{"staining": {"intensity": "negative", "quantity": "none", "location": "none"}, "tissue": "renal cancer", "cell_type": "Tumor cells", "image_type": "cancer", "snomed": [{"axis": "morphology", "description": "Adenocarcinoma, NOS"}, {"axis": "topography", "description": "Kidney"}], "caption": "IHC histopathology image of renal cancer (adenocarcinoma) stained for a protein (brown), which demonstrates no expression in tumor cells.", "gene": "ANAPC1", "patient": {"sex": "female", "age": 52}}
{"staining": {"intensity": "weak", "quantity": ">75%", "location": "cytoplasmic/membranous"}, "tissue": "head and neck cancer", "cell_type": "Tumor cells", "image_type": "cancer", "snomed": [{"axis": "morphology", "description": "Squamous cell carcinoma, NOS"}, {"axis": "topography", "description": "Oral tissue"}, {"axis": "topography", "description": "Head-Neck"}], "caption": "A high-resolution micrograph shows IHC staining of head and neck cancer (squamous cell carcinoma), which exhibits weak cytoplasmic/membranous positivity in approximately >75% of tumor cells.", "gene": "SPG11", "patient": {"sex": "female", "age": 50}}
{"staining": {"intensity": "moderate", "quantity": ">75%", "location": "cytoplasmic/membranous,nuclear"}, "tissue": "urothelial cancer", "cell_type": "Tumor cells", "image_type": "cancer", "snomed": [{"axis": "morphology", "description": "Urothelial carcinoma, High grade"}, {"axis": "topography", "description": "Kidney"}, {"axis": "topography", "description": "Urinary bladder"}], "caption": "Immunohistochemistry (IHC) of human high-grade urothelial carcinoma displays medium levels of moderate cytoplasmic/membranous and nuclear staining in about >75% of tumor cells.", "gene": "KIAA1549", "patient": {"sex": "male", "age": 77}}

# [TASK DESCRIPTION]
Each line of the data above must be restated word for word.

# [RESULT]
{"staining": {"intensity": "negative", "quantity": "none", "location": "none"}, "tissue": "renal cancer", "cell_type": "Tumor cells", "image_type": "cancer", "snomed": [{"axis": "morphology", "description": "Adenocarcinoma, NOS"}, {"axis": "topography", "description": "Kidney"}], "caption": "IHC histopathology image of renal cancer (adenocarcinoma) stained for a protein (brown), which demonstrates no expression in tumor cells.", "gene": "ANAPC1", "patient": {"sex": "female", "age": 52}}
{"staining": {"intensity": "weak", "quantity": ">75%", "location": "cytoplasmic/membranous"}, "tissue": "head and neck cancer", "cell_type": "Tumor cells", "image_type": "cancer", "snomed": [{"axis": "morphology", "description": "Squamous cell carcinoma, NOS"}, {"axis": "topography", "description": "Oral tissue"}, {"axis": "topography", "description": "Head-Neck"}], "caption": "A high-resolution micrograph shows IHC staining of head and neck cancer (squamous cell carcinoma), which exhibits weak cytoplasmic/membranous positivity in approximately >75% of tumor cells.", "gene": "SPG11", "patient": {"sex": "female", "age": 50}}
{"staining": {"intensity": "moderate", "quantity": ">75%", "location": "cytoplasmic/membranous,nuclear"}, "tissue": "urothelial cancer", "cell_type": "Tumor cells", "image_type": "cancer", "snomed": [{"axis": "morphology", "description": "Urothelial carcinoma, High grade"}, {"axis": "topography", "description": "Kidney"}, {"axis": "topography", "description": "Urinary bladder"}], "caption": "Immunohistochemistry (IHC) of human high-grade urothelial carcinoma displays medium levels of moderate cytoplasmic/membranous and nuclear staining in about >75% of tumor cells.", "gene": "KIAA1549", "patient": {"sex": "male", "age": 77}}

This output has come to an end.